Hiddink bu kadro ile o sezona meşhur 6-1'lik Aydınspor mağlubiyetiyle merhaba demişti. Fenerbahçe'nin benim gözümle gördüğüm Türk takımlarına karşı en farklı mağlubiyeti hala bu. Hatırlıyorum o günü; eski maratonun yanından geçerken stattaki inanılmaz sessizlik beni şaşırtmış daha sonra skor tabelasındaki rakamlar sessizliğin sebebini anlamama neden olmuştu. O dönem yol tarafındaki açıkta yer alan skor tabelası dışarıdan görülebiliyordu. Hani şu her golde bir rakamın alınıp bir fazlasının gösterenin yerine yerleştirildiği cinsten. Sonrasında deplasmanlarda galip gelmesine karşın takım İstanbul'daki sekizinci maçında anca galibiyetle tanışabilmiş. İlk maçtaki skor sonrasında oluşan seyirci baskısındandır belki de.
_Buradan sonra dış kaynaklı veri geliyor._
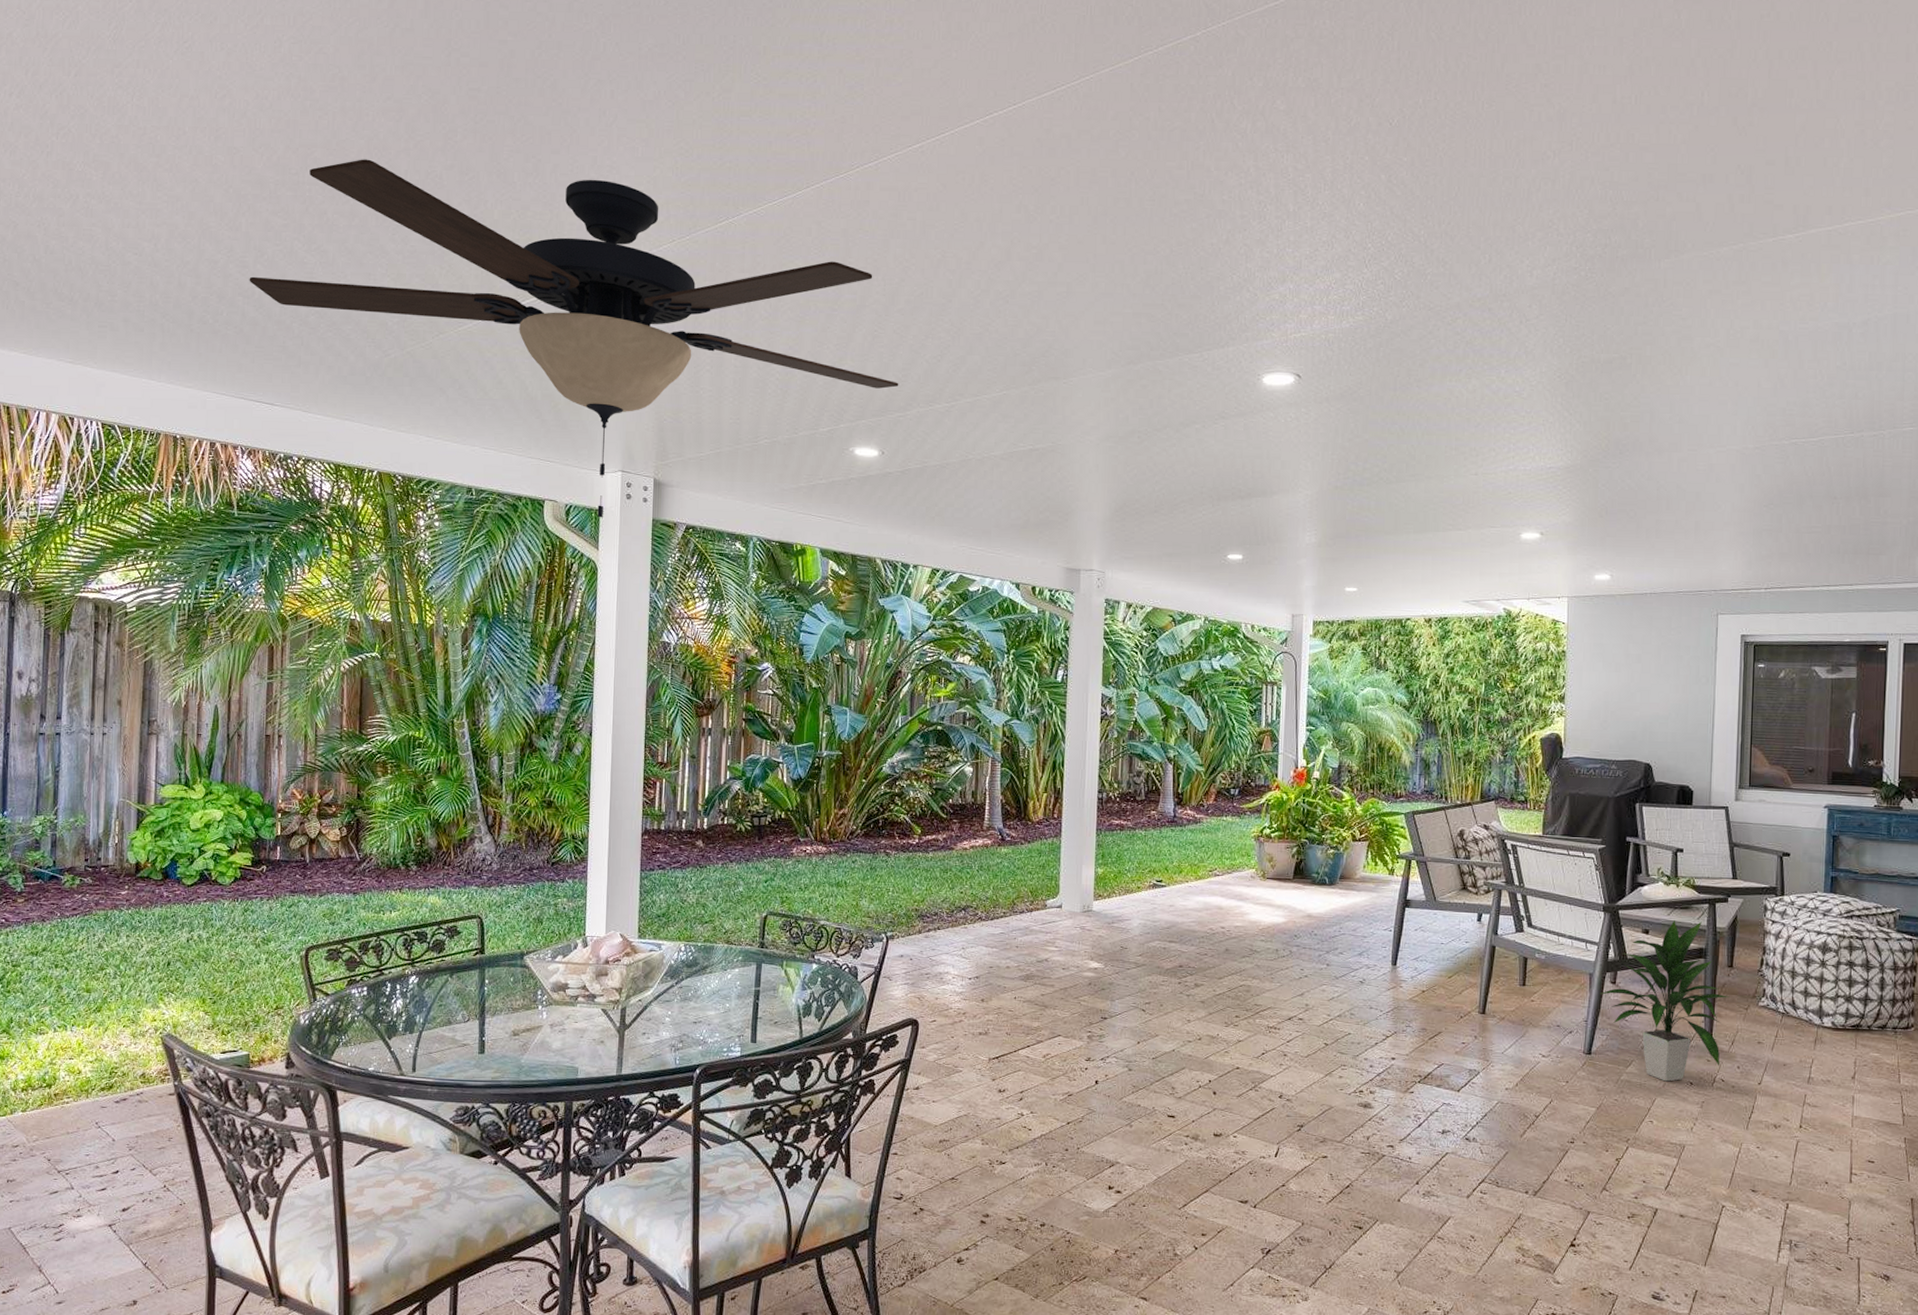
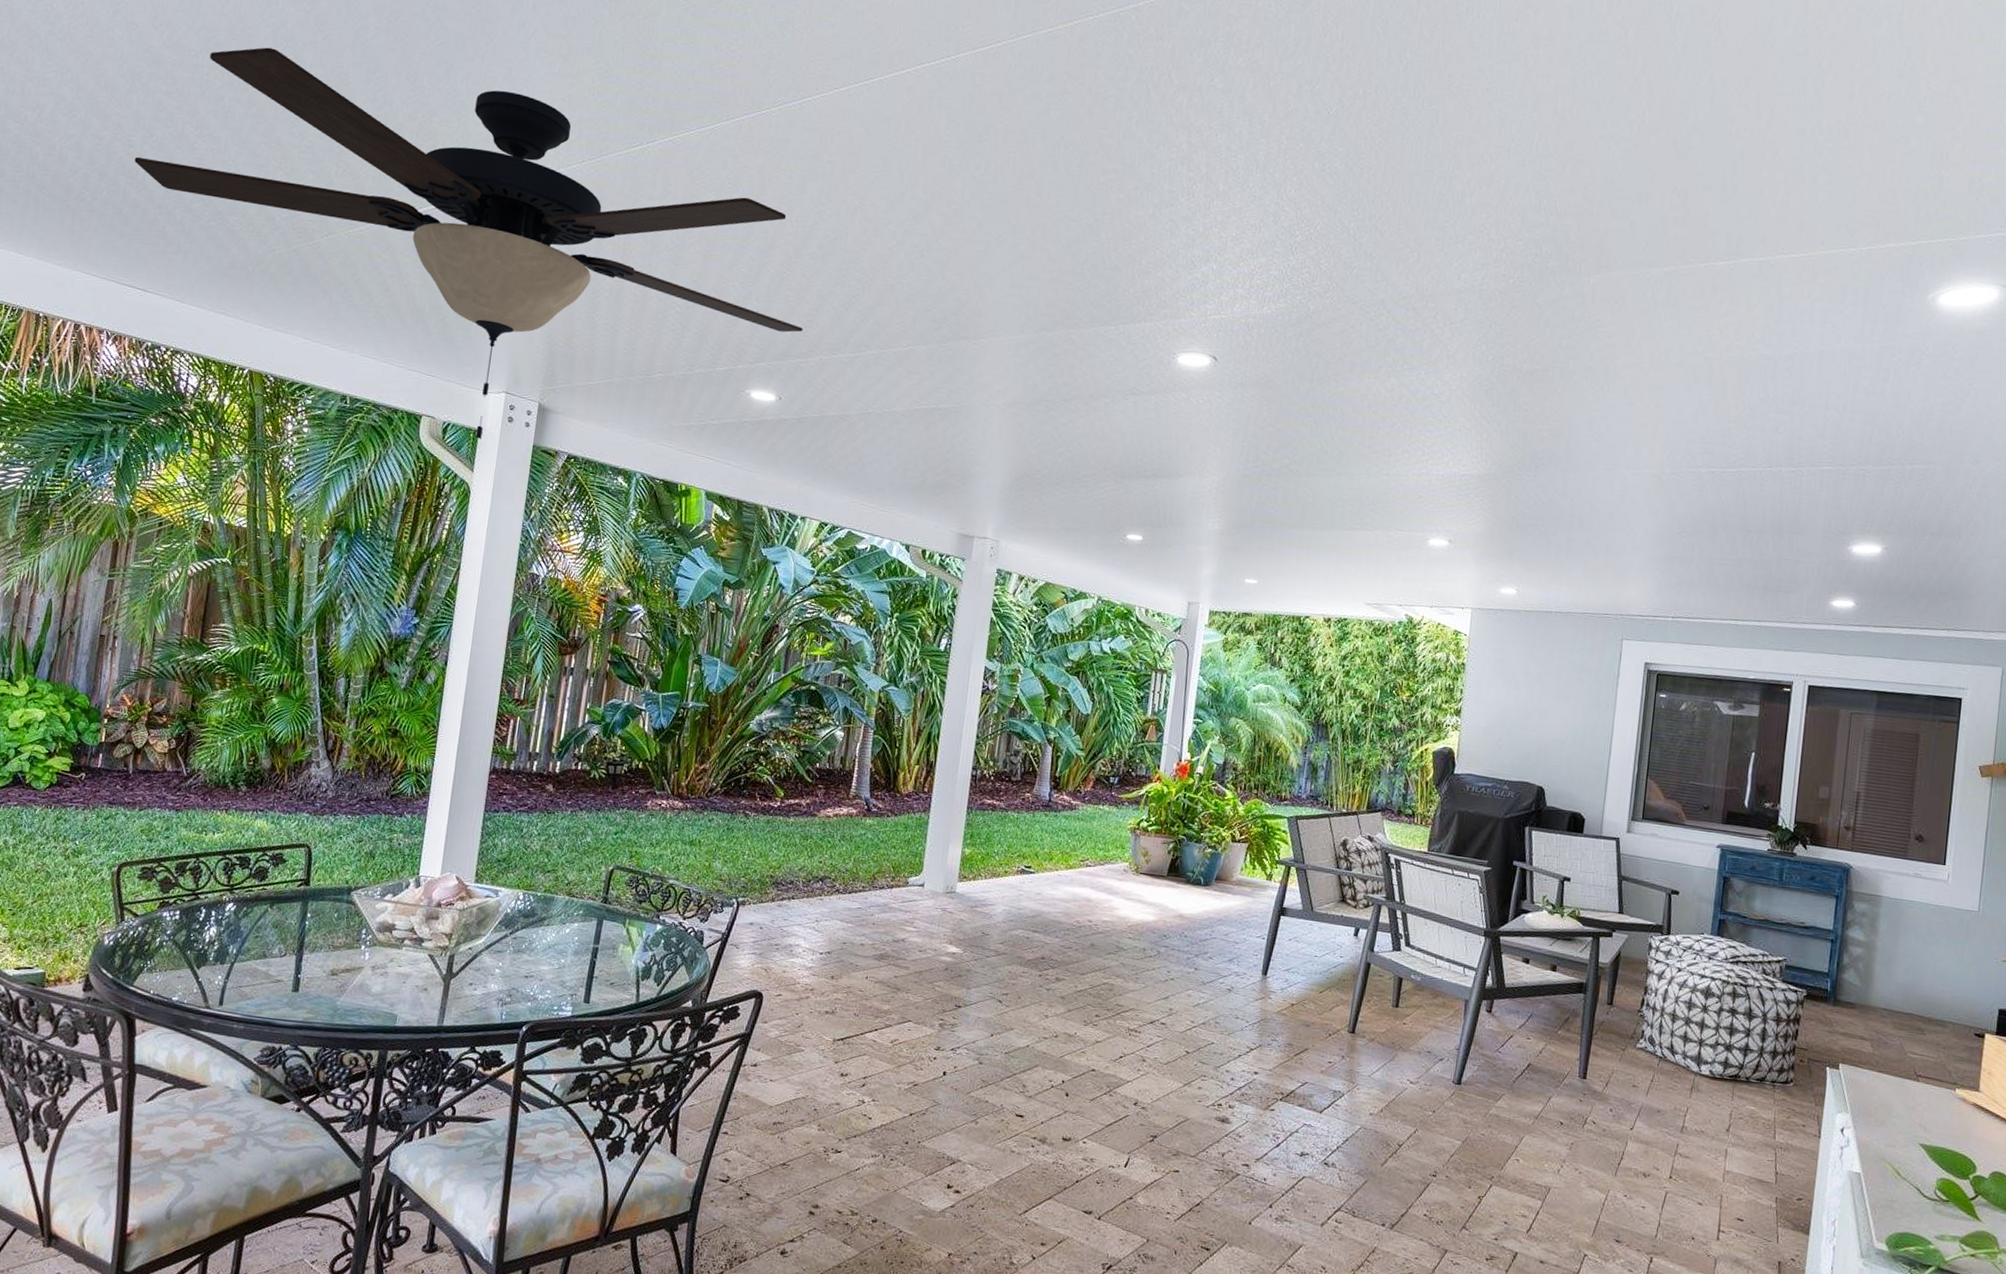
indoor plant: present [1600,920,1730,1082] -> none [1474,951,1607,1120]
Türkiye macerası pek de iç açıcı sürmeyince kariyerine İspanya'da devam eden Hiddink hep büyük takımlarda çalışsa da bence 2000 yılından sonra milli takımlar bazından daha büyük başarılar elde etti. Sırasıyla G. Kore, Avustralya ve Rusya milli takımlarına hep ilkleri yaşattı. Bizim ilklerimiz hep üst seviyelerde. Yıllar sonra katıldığımız Dünya Kupasında 3. olduk. Avrupa Şampiyonasında yarı final oynamışlığımız var. Bize bir ilk yaşatması için Rehagel'in Yunanistan'ı taşıdığı gibi zirveye taşıması lazım. 20 sene sonra geldiği ülkemizde yeter ki Milli Takım'ımızın sistemi ve göze hoş gelen bir oyunu olsun. İki sene sonunda ense traşını görmeyelim. Varsa hala Turkey (Hindi) diye dalga geçen ecnebilere "Bir baba Hiddink, alayına bindik" diyebilelim traş spor basının üslubuyla.


Not: 'Kırkından sonra azanı teneşir paklar' misali 45 yaşında geldiği Türkiye'de başına enteresan şeyler gelmişti Hiddink'in. Umarız bu sefer daha dikkatli olur.